WHAT THIS TASK INVOLVES – From the entries that follow, copy every line with the word "structure".

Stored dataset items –
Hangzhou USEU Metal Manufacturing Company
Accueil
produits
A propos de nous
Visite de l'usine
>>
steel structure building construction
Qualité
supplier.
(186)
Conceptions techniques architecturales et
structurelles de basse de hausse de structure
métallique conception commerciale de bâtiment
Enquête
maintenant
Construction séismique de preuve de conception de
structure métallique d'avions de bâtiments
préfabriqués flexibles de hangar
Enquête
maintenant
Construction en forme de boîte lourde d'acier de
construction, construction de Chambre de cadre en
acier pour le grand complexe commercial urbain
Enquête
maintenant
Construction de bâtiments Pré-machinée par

EXERCISE SOLUTION –
steel structure building construction
structurelles de basse de hausse de structure
structure métallique d'avions de bâtiments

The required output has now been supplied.